The midday meal passed off more brightly than might have been expected considering the circumstances in which the adventurers found themselves.

"At all events, we can't starve an the desert," Jimsy, "even if we do run short of water."

"How is that?" inquired old Mr. Bell innocently, although the twinkle in Jimsy's eye had put the others on their guard.

"Because of the sand-wiches there," rejoined the lad with a laugh, in which the others could not help joining.

"I don't care about sandwiches, particularly ham ones," struck in
Miss Prescott ingenuously, which set them all off again.

"Looks to me as if there might be a jack-rabbit or two in these hills," observed Mr.
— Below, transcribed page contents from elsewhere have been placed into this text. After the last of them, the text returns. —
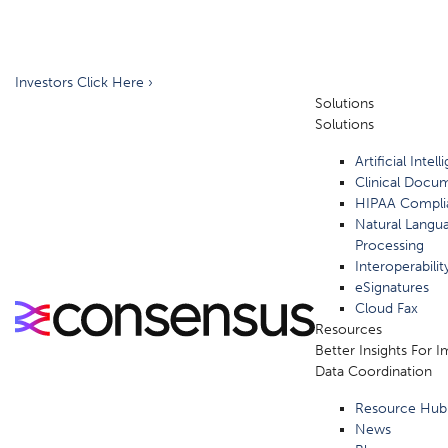
Investors Click Here ›
Solutions
Solutions
Artificial Intel
Clinical Docu
HIPAA Compli
Natural Langu
Processing
Interoperabilit
eSignatures
Cloud Fax
Resources
Better Insights For 
Data Coordination
Resource Hub
News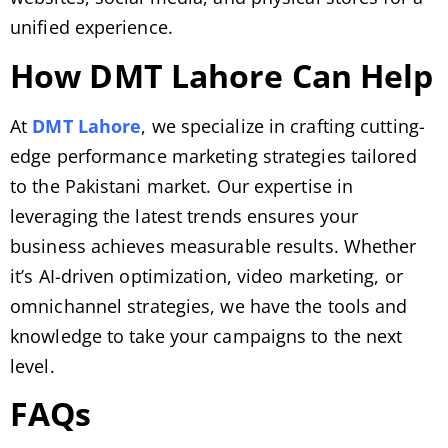
unified experience.
How DMT Lahore Can Help
At
DMT Lahore
, we specialize in crafting cutting-
edge performance marketing strategies tailored
to the Pakistani market. Our expertise in
leveraging the latest trends ensures your
business achieves measurable results. Whether
it’s AI-driven optimization, video marketing, or
omnichannel strategies, we have the tools and
knowledge to take your campaigns to the next
level.
FAQs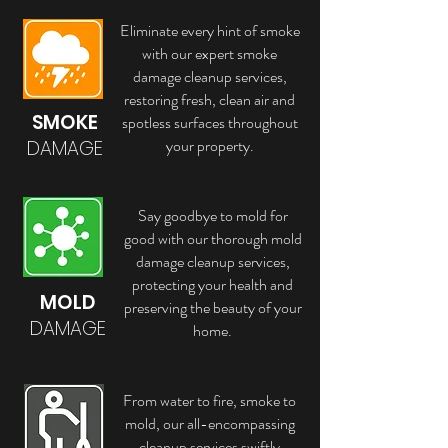
Eliminate every hint of smoke
with our expert smoke
damage cleanup services,
restoring fresh, clean air and
SMOKE
spotless surfaces throughout
your property.
DAMAGE
Say goodbye to mold for
good with our thorough mold
damage cleanup services,
protecting your health and
MOLD
preserving the beauty of your
DAMAGE
home.
From water to fire, smoke to
mold, our all-encompassing
cleanup services swiftly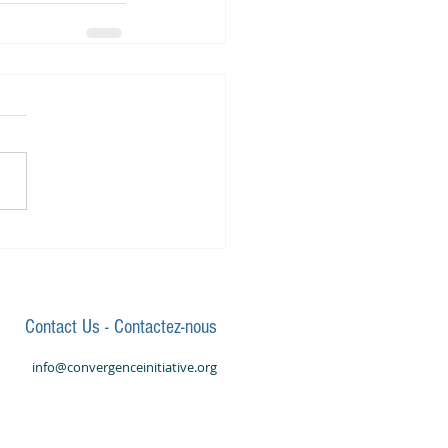
Contact Us - Contactez-nous
info@convergenceinitiative.org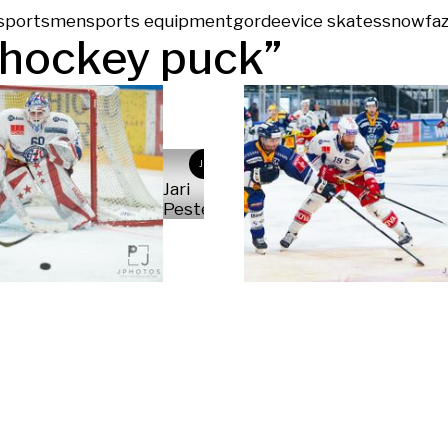
sportsmen
sports equipment
gordeev
ice skates
snow
faz
hockey puck
”
JP
Jari
Pestelacci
Bell after the meal had been dispatched. "I know it's not good form in the West to eat jack-rabbits, but they're not so bad if you kill them when they are young. Anyhow, it would be a change from this everlasting canned stuff."

"I'll go," Roy declared; "I'll take that twenty two rifle and Peggy can carry that light twenty-gauge shotgun. It's just the thing for girls and children."